In the 1990s, an American conservation scientist developed a technique for anticipating the effect of light. It uses a highly focused beam of very bright light and a spectrophotometer, measuring and recording the colour while microscopically fading the test surface. Starting with a powerful source such as a xenon arc lamp, light is filtered and focused onto a spot as small as a third of a millimetre in diameter. The intensity of the light spot is about 50 to 70 times that of the noonday sun. In this way, the effect of years of exposure could be assessed in a matter of minutes yet leave no noticeable trace on the artifact. “There was really no way of determining the sensitivity of material to light,” says Season Tse, a senior conservation scientist at CCI who has become the country’s leading expert on microfade testing. “Depending on the substrate, depending on the history of the piece, depending on the matrix of the material, the fading properties could be very different, Tse says. “Prior to this technique, people were always guessing.”

Tse was introduced to microfading a decade ago, when she was presented with the first Maple Leaf flag to fly on Parliament Hill in the 1960s. Those responsible for displaying it in various venues across the country were worried about how well it would hold up to repeated exhibitions. When Tse learned that the only available microfade testing service was in the United States, she used this request as an impetus for CCI to build one of its own. Since then she has refined the technique, developing a portable system that could be taken on the road rather than having to bring objects to CCI. She has also been the first to use results from microfade testing with the CCI online Light Damage Calculator, which enables museums to get a visual estimate of how various materials may change with different lighting scenarios.

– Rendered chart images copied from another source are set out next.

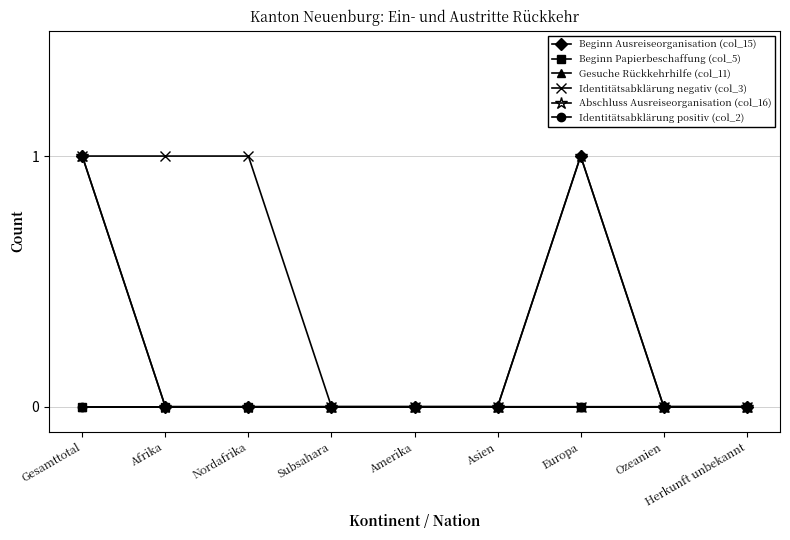

At which label is Abschluss Ausreiseorganisation (col_16) closest to 0?

Afrika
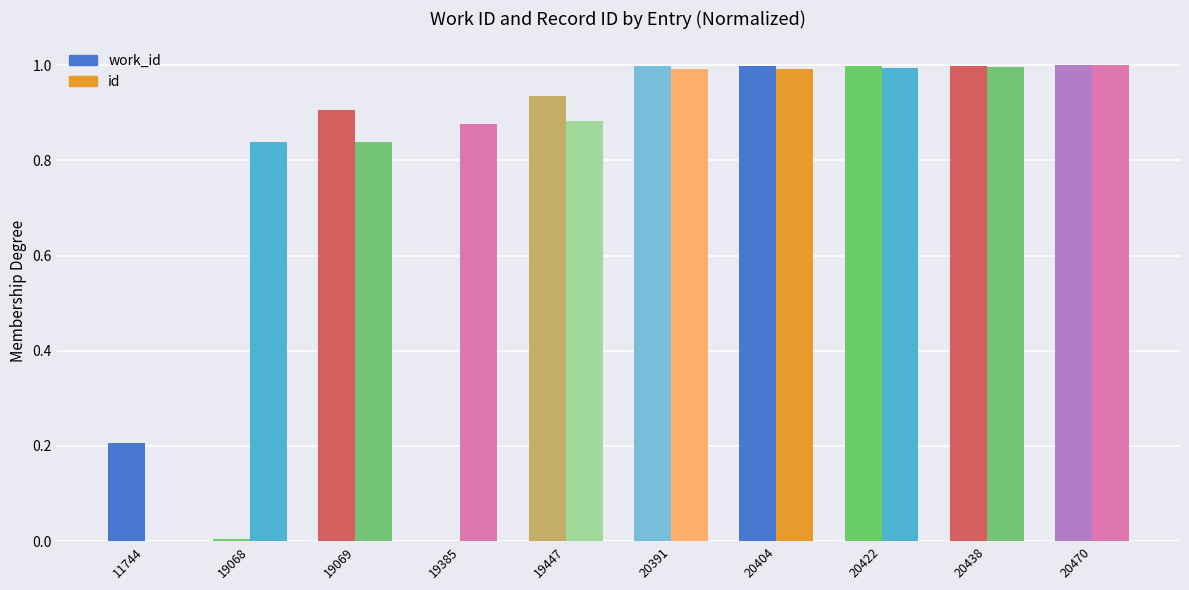

What is the maximum value shown in the chart?

1.0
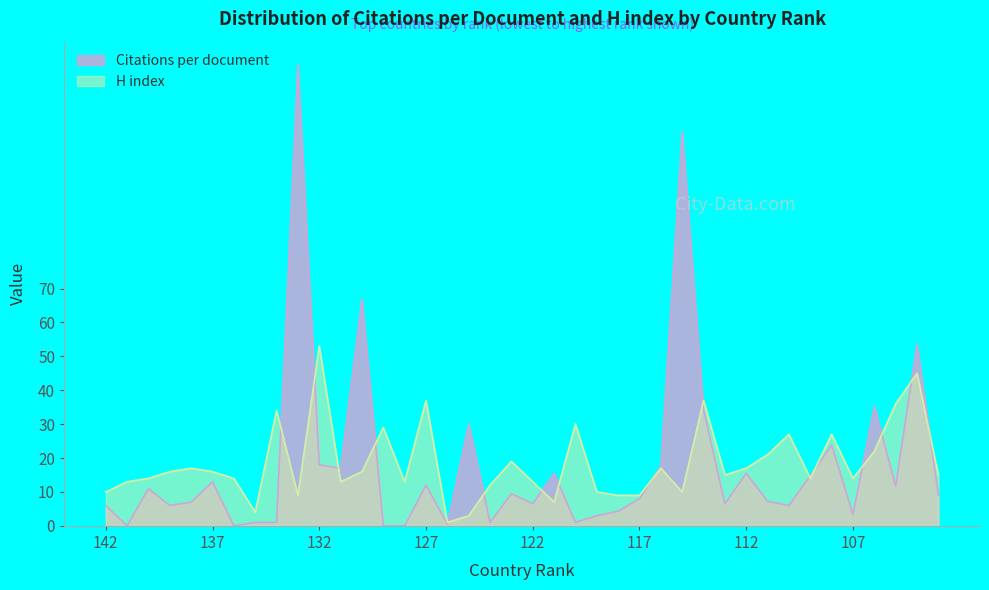

List the series in order of their peak value, lowest first.

H index, Citations per document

Tse has applied microfade testing to documents such as the two original copies of the 1982 Proclamation of the Constitution Act, 19th-century scrapbooks with herbarium sheets compiled by the celebrated Ontario settler Catherine Parr Traill and herbarium sheets from one of the Sir John Franklin expeditions. In some cases, the results have determined that these objects will hold up well to brighter light, allowing them to be displayed under higher illumination, something that is bound to please anyone tired of squinting at artifacts presented in gloomy rooms. 

Such results also sit well with the staff at CCI, who find themselves in the business of ensuring that art — in whatever chemical form it might take — remains as accessible as possible to the Canadian public. Corbeil concludes that fulfilling this mandate makes every project a new adventure, even if the underlying science remains familiar. “You may find the same pigment over and over again,” she says, “but the painting that you find it in is unique.”